Work.
Author’s note: I’m not sure whether this makes any sense or is much to the purpose. I wrote it instinctively, without thinking, after long hours of editing and rewriting my book, my brain blank and empty from the effort of concentration. I’m going to leave it, as it came out, and hope it means some small thing.
Work is the answer.
Work is the resumption of normality, the balm for the troubled mind, the bulwark against uncontrollable events.
This morning, I worked my mare, steadily, and with concentration. She repaid me with sweetness and softness and willingness. My heart expanded in the golden Scottish light.
I worked my book, and that too seemed to respond as if it were an animate thing. It rose to my fingertips, as they tap tap tapped on the keyboard. My mind was active and engaged.
I’m sometimes not quite sure where my work ethic comes from, and then I remember my parents. My mother taught me that a tired pony had to be bedded down and fed a lovely warm mash and brushed off before I could come in and have my own tea. If we were lucky enough to have ponies, we had to look after them well. That was the deal.
My father rose before dawn every day of his working life, and mucked out three racehorses and rode out two lots and fed and watered and settled his good equine companions. He is remembered for being a roisterer and a boisterer, but at heart, he was a worker.
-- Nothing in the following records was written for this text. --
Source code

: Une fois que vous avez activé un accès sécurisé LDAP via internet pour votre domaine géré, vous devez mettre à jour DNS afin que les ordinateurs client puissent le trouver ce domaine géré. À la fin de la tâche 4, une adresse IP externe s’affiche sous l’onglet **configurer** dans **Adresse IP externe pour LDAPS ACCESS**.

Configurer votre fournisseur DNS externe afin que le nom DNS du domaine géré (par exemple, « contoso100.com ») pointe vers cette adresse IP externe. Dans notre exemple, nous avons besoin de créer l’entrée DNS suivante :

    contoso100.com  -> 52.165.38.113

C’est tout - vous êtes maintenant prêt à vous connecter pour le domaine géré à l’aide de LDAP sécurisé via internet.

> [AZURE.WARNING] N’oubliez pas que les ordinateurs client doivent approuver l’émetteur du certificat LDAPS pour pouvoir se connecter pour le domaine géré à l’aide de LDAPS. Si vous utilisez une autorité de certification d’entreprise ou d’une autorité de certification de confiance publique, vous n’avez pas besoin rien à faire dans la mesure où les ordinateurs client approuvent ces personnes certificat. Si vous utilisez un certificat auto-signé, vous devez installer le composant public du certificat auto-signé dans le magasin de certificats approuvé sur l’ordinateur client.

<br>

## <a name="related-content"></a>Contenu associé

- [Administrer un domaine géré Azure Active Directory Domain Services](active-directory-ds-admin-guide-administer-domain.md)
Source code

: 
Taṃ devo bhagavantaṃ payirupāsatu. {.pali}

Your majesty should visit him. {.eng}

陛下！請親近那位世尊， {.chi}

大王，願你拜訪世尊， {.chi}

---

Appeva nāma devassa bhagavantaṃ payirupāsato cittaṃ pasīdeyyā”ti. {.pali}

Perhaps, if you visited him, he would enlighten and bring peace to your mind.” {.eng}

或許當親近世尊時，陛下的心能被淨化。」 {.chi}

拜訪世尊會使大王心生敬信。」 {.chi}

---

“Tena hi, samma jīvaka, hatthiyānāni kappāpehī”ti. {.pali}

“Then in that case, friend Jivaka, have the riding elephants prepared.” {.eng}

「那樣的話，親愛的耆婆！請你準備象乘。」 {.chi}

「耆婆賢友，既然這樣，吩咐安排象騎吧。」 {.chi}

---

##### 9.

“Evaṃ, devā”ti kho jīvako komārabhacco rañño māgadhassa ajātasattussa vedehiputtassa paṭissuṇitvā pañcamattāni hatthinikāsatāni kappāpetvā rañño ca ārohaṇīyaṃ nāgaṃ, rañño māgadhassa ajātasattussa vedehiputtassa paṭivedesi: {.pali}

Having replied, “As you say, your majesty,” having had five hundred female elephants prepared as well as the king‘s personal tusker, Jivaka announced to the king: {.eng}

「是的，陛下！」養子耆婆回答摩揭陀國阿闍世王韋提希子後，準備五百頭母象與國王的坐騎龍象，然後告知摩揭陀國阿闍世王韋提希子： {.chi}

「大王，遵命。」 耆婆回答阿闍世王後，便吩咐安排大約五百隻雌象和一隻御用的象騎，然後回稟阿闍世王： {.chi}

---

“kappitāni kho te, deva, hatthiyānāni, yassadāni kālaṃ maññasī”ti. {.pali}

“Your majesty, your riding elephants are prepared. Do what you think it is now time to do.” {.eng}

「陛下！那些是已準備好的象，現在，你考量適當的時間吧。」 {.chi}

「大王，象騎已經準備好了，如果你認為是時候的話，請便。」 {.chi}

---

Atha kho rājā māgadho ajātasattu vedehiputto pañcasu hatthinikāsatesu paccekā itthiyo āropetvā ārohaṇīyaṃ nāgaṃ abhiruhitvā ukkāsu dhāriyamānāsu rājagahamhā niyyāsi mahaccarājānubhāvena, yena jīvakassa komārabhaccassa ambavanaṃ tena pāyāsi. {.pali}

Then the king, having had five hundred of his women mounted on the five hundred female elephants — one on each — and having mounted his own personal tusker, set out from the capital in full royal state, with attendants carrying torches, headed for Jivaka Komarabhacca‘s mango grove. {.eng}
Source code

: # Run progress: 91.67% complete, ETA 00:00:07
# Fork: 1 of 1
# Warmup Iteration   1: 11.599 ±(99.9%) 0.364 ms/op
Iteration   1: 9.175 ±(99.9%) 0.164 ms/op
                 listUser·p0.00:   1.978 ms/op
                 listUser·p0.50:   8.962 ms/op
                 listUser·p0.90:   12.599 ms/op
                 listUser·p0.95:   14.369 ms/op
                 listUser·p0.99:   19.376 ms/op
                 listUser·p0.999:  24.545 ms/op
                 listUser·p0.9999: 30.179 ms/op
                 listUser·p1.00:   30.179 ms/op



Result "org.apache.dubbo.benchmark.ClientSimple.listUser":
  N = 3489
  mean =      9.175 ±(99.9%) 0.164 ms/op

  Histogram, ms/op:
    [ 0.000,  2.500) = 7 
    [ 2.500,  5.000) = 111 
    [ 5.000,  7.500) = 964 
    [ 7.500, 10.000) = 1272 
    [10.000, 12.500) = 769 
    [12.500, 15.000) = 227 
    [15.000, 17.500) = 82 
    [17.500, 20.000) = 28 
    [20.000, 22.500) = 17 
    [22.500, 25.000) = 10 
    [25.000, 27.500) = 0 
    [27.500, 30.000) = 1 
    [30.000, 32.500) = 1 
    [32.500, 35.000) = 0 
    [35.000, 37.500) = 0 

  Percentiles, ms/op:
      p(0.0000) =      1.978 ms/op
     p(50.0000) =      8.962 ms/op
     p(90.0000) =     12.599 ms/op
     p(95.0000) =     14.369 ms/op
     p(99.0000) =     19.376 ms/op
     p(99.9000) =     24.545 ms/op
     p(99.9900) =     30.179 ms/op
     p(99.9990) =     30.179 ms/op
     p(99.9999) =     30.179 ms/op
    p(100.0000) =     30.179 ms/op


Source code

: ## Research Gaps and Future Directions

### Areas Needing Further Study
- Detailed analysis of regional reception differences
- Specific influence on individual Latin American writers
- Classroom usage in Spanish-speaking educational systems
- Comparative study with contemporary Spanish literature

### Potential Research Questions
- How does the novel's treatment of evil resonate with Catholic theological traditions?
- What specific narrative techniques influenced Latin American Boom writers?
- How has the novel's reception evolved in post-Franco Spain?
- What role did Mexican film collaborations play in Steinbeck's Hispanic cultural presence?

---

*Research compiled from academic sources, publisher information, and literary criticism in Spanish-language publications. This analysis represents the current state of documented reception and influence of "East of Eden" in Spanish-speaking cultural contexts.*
No matter what he had been doing the night before, no matter how many songs he sang or drinks he drank, he would be up at five-thirty and would walk out into the dark, to see to those horses. They gave him speed and strength and heart and honesty, and he gave them the care they deserved in return. That was something he taught me without ever saying a word. It is the legacy he left. It is one of my truest things.